Updated: According to a number of reports, Google has been promoting its Chrome browser through a sponsored-post marketing campaign that appears to break — or at least bend — many of the search company’s own rules about “good” web content. The web giant has also come under fire recently for removing a Google+ avatar belonging to TechCrunch writer-turned-venture-capitalist MG Siegler, which was apparently judged to be offensive, even though similar content routinely appears in search results. As Google tries to move farther away from being just a search company, it continues to trip over its own feet.
The Chrome promotion, which was first highlighted by SEO Book, involves sponsored blog posts that link to the company’s browser download page and also include a video about Chrome’s supposed benefits for small businesses. As Danny Sullivan of Search Engine Land notes, the campaign is a great example of the kind of spammy, low-quality content that Google has repeatedly declared war on via tweaks to its algorithms — including the recent Panda update, which penalized sites such as the New York Times-owned About.com and “content farm” Demand Media for their mediocre content. As Sullivan puts it:
That’s perhaps the bigger problem with this campaign, much more disturbing to me. Google’s paying to produce a lot of garbage, the same type of garbage that its Panda Update was designed to penalize.

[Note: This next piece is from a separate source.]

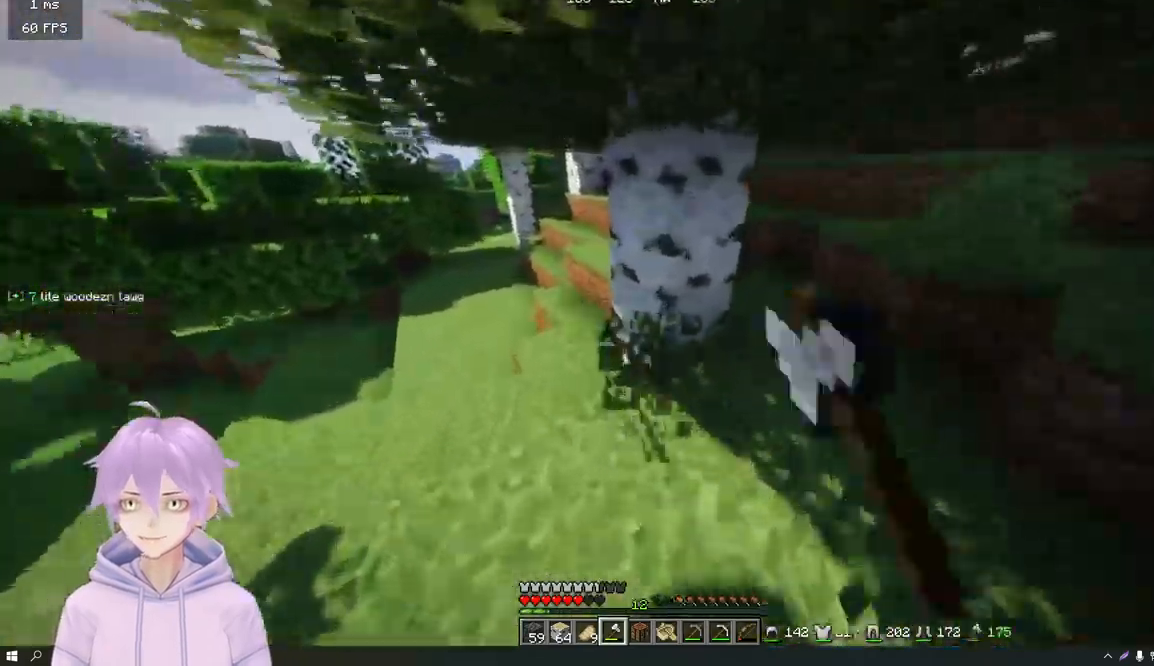
{"keys": [], "mouse": ["left"], "events": [[133, "w", "up"]]}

The company that Google contracted to run the campaign said the Chrome promotion is a fairly standard program, and that one sponsored post which included a link without the “no follow” tag — a key requirement made by Google so that sites don’t try to game its algorithm in order to achieve a higher Page Rank — was simply a mistake. But even so, the fact that the entire campaign seems intended to deliver spammy results from sites to boost Chrome’s profile makes it look like a perfect example of the kind of content that Google keeps penalizing everyone else for producing. So will Chrome be penalized in search results the way others have been?

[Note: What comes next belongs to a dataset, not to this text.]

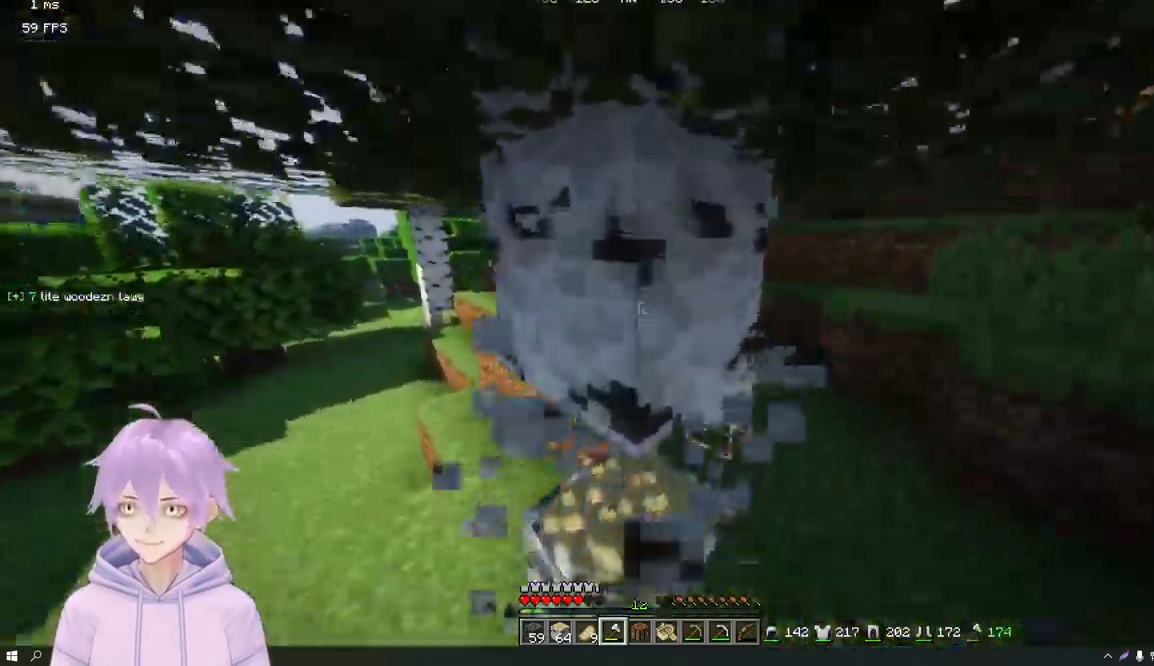
{"keys": [], "mouse": ["left"], "events": []}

Update: Google has told Search Engine Land that it will lower the PageRank of the Google Chrome page for at least 60 days as a result of the marketing campaign.
Does Google delete offensive content or not? That depends
In the MG Siegler incident, the TechCrunch blogger included a humorous profile picture on his Google+ account with his middle finger extended, and then wrote about how this avatar was removed by Google for breaching its rules. MySpace co-founder Tom Anderson argued that this was perfectly understandable, and that social networks need to make these kinds of judgements so that they don’t “turn into a cesspool… sorta like MySpace was,” but others — including author Jeff Jarvis — said Google was playing a dangerous game by excluding some forms of content, since this slippery slope could lead to concerns about its search results as well.
Those search results in turn could be part of the reason why Google is so concerned about Google+ content, as Danny Sullivan notes. Since pages — and avatars — from the social network are now showing up prominently in search, as Google integrates its new offering into all of its properties, the company is undoubtedly a lot more interested in controlling what kind of content appears. And yet, as Siegler pointed out, photos almost identical to the one he posted appear in Google’s search results all the time.
These two incidents may seem silly or inconsequential, and in many ways they are. After all, who cares whether MG Siegler has a photo of himself giving people the finger on his Google+ profile? And the Chrome campaign could just be a sloppy marketing program that was outsourced to the wrong company. But they both highlight for me how Google is trying to have its cake and eat it too: it wants to force other content producers to adhere to the purest standards, but apparently makes an exception when it comes to marketing its own products, and it seems to have one principle for content on its own social network and another for content in its search results.
The reality is that attempting to manage multiple lines of business that in some cases conflict with each other — like the world’s dominant search engine and a growing social network — is going to be an ongoing problem for the company, regardless of what happens in these two specific cases. If Google isn’t careful, they could even become part of a much bigger problem: namely, the antitrust investigation into the company’s behavior around search results and favoritism towards its own properties.